Blooms May through October
Perennial alien

             This common perennial sports 3 to 7 rough-looking greenish-white to brown flower/seed spikes arising
from a basal rosette of thick bright green leaves with parallel veins. The glabrous leaves are 4" to 8" long on 4" to 6" petioles, which are stiff and grooved, and sometimes hairy toward the base.  Leaf margins are entire to slightly dentate and rough the touch.

             The flower stalks are 6' to 18" long with tiny hairs, 1/4" to 3/8" thick, and rise fairly straight up from the leafy base.  The 1/8" flowers are greenish-white with a purplish cast, but appear brownish due to the coloring of the bracts and sepals.  Brownish-purple seed capsules soon replace the flowers.  The root is shallow and fibrous.  Plantain is found almost everywhere throughout the U.S. where soil is fertile and somewhat compacted.

             It first came to us via the Europeans, who seemed to leave the plant growing wherever they traveled.
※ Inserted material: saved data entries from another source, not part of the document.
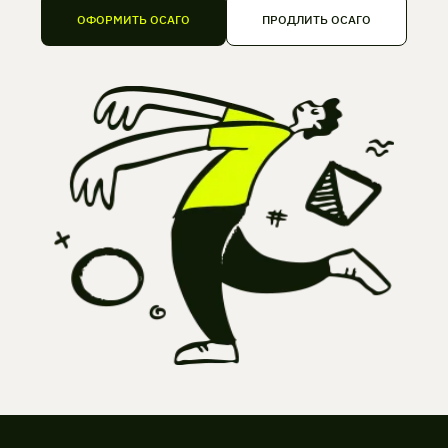
ОФОРМИТЬ ОСАГО
ПРОДЛИТЬ ОСАГО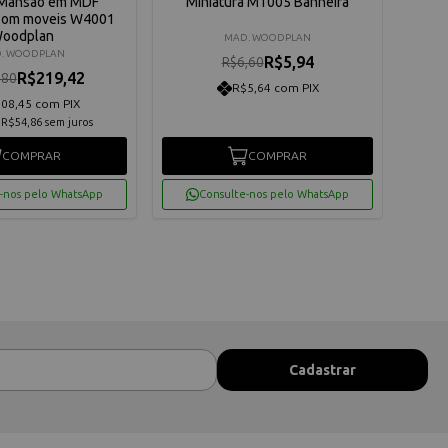
a Mansão em MDF
Miniatura M1005 Banheira
Min
Com moveis W4001
Woo
oodplan
MAD. WOODPLAN
. WOODPLAN
R$5,94
R$6,60
R$219,42
,80
R$5,64 com PIX
08,45 com PIX
e
R$54,86
sem juros
COMPRAR
COMPRAR
-nos pelo WhatsApp
Consulte-nos pelo WhatsApp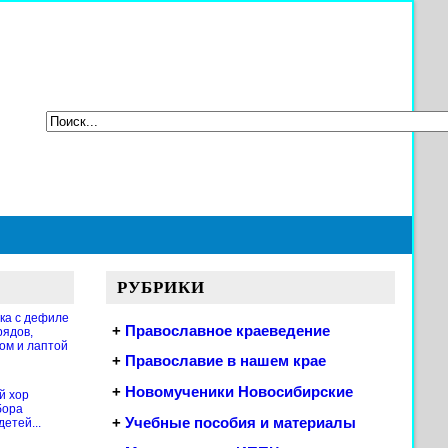
РУБРИКИ
ка с дефиле
+
Православное краеведение
рядов,
ом и лаптой
+
Православие в нашем крае
+
Новомученики Новосибирские
й хор
бора
+
Учебные пособия и материалы
етей...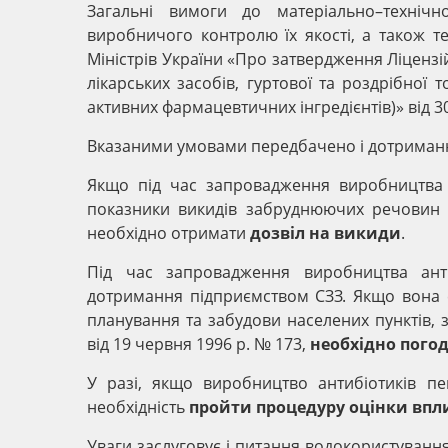
Загальні вимоги до матеріально–технічн
виробничого контролю їх якості, а також т
Міністрів України «Про затвердження Ліценз
лікарських засобів, гуртової та роздрібної 
активних фармацевтичних інгредієнтів)» від 3
Вказаними умовами передбачено і дотриман
Якщо під час запровадження виробництва ан
показники викидів забруднюючих речовин в
необхідно отримати
дозвіл на викиди
.
Під час запровадження виробництва антиб
дотримання підприємством СЗЗ. Якщо вона
планування та забудови населених пунктів,
від 19 червня 1996 р. № 173,
необхідно пого
У разі, якщо виробництво антибіотиків пе
необхідність
пройти процедуру оцінки впли
Уваги заслуговує і питання водокористуванн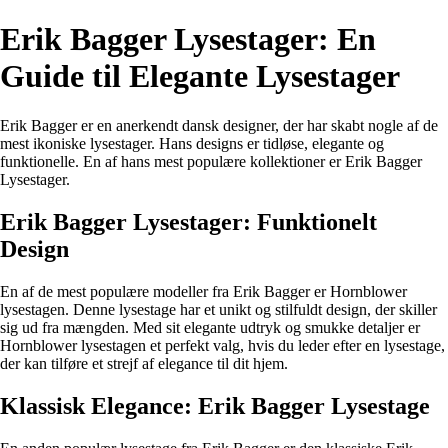
Erik Bagger Lysestager: En
Guide til Elegante Lysestager
Erik Bagger er en anerkendt dansk designer, der har skabt nogle af de
mest ikoniske lysestager. Hans designs er tidløse, elegante og
funktionelle. En af hans mest populære kollektioner er Erik Bagger
Lysestager.
Erik Bagger Lysestager: Funktionelt
Design
En af de mest populære modeller fra Erik Bagger er Hornblower
lysestagen. Denne lysestage har et unikt og stilfuldt design, der skiller
sig ud fra mængden. Med sit elegante udtryk og smukke detaljer er
Hornblower lysestagen et perfekt valg, hvis du leder efter en lysestage,
der kan tilføre et strejf af elegance til dit hjem.
Klassisk Elegance: Erik Bagger Lysestage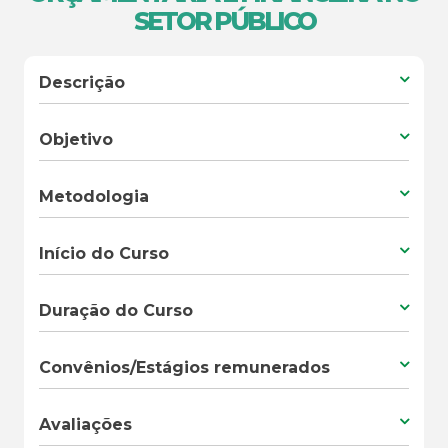
SETOR PÚBLICO
Descrição
Objetivo
Metodologia
Início do Curso
Duração do Curso
Convênios/Estágios remunerados
Avaliações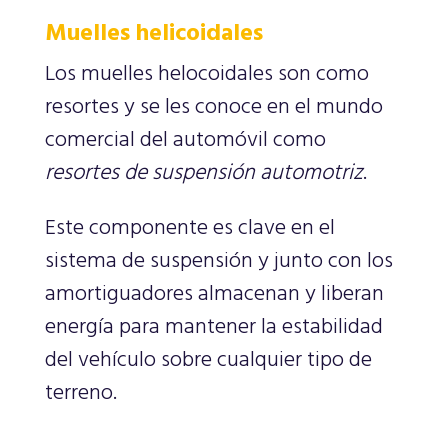
Muelles helicoidales
Los muelles helocoidales son como
resortes y se les conoce en el mundo
comercial del automóvil como
resortes de suspensión automotriz
.
Este componente es clave en el
sistema de suspensión y junto con los
amortiguadores almacenan y liberan
energía para mantener la estabilidad
del vehículo sobre cualquier tipo de
terreno.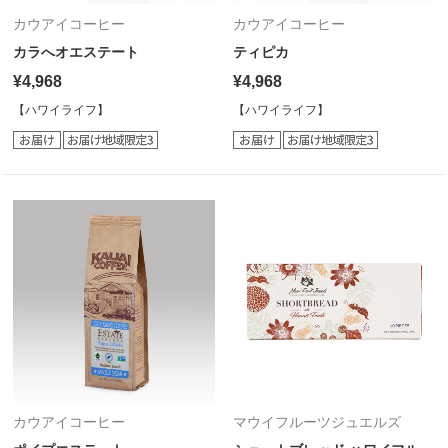
カウアイコーヒー
カウアイコーヒー
カラへオエステート
ティピカ
¥4,968
¥4,968
【ハワイライフ】
【ハワイライフ】
カウアイコーヒー
マウイフルーツジュエルズ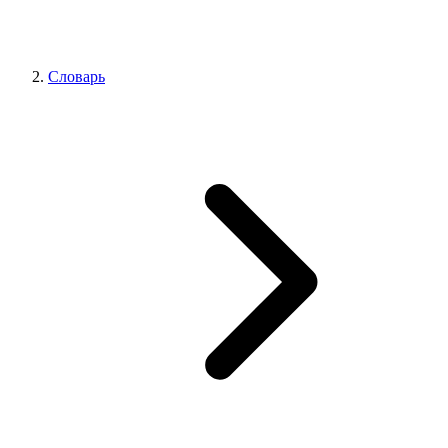
Словарь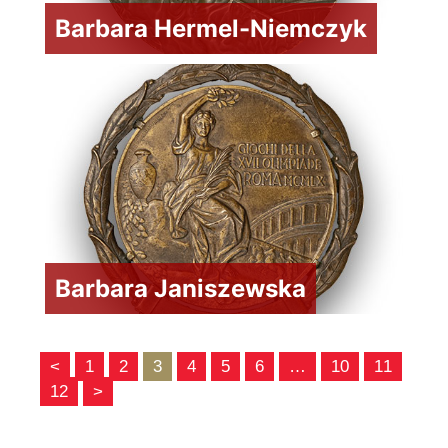
Barbara Hermel-Niemczyk
Barbara Janiszewska
<
1
2
3
4
5
6
…
10
11
12
>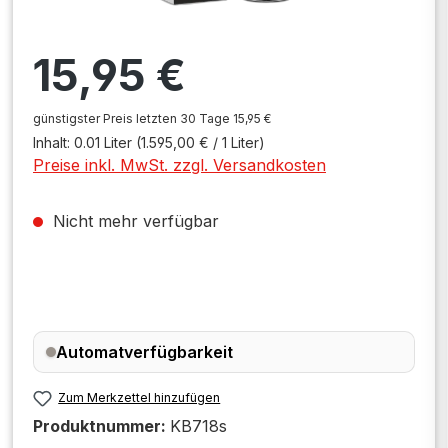
Regulärer Preis:
15,95 €
günstigster Preis letzten 30 Tage 15,95 €
Inhalt:
0.01 Liter
(1.595,00 € / 1 Liter)
Preise inkl. MwSt. zzgl. Versandkosten
Nicht mehr verfügbar
Automatverfügbarkeit
Zum Merkzettel hinzufügen
Produktnummer:
KB718s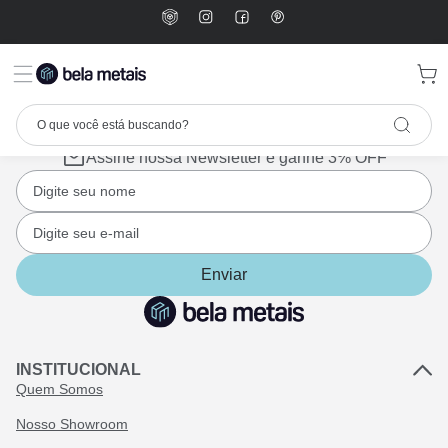
Assine nossa Newsletter e ganhe 3% OFF
Enviar
INSTITUCIONAL
Quem Somos
Nosso Showroom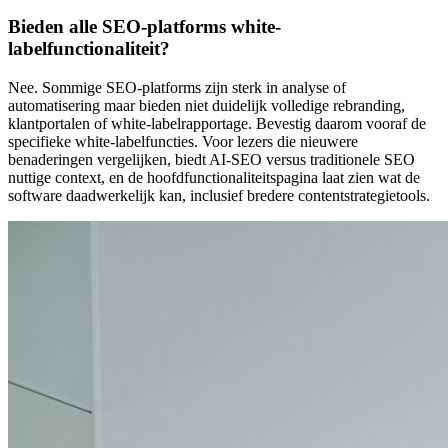
Bieden alle SEO-platforms white-
labelfunctionaliteit?
Nee. Sommige SEO-platforms zijn sterk in analyse of
automatisering maar bieden niet duidelijk volledige rebranding,
klantportalen of white-labelrapportage. Bevestig daarom vooraf de
specifieke white-labelfuncties. Voor lezers die nieuwere
benaderingen vergelijken, biedt AI-SEO versus traditionele SEO
nuttige context, en de hoofdfunctionaliteitspagina laat zien wat de
software daadwerkelijk kan, inclusief bredere contentstrategietools.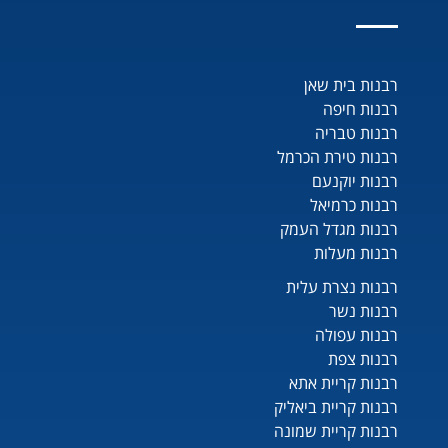
רבנות בית שאן
רבנות חיפה
רבנות טבריה
רבנות טירת הכרמל
רבנות יוקנעם
רבנות כרמיאל
רבנות מגדל העמק
רבנות מעלות
רבנות נצרת עלית
רבנות נשר
רבנות עפולה
רבנות צפת
רבנות קריית אתא
רבנות קריית ביאליק
רבנות קריית שמונה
Thus Native Americans called it "white man's foot" and immediately set out to discover its uses. Most people know plantain by the name of "psyllium."  Plantago psyllium provides the seeds for many over-the-counter laxative preparations, like Metamucil ®.  Other species of plantain are also used commercially for varied medical purposes, since all have the same basic healing properties.

             An infusion of the seeds has been used for all respiratory troubles including coughs, hoarseness, and mucus congestion, and for its appetite-suppressing properties.  The infusion is also a treatment for gastroenteritis, worms, and general feebleness. Externally, the juice of the fresh leaves, or plantain salve, has been used for poisonous snake and insect bites.  But just to make sure, Native Americans often carried a small bag filled with the powdered root as a charm against snakebite. A fresh leaf poultice is used for abrasions, wounds, insect stings, blisters, swellings and inflammations, sores and ulcers, burns rheumatism, and sore, tired feet.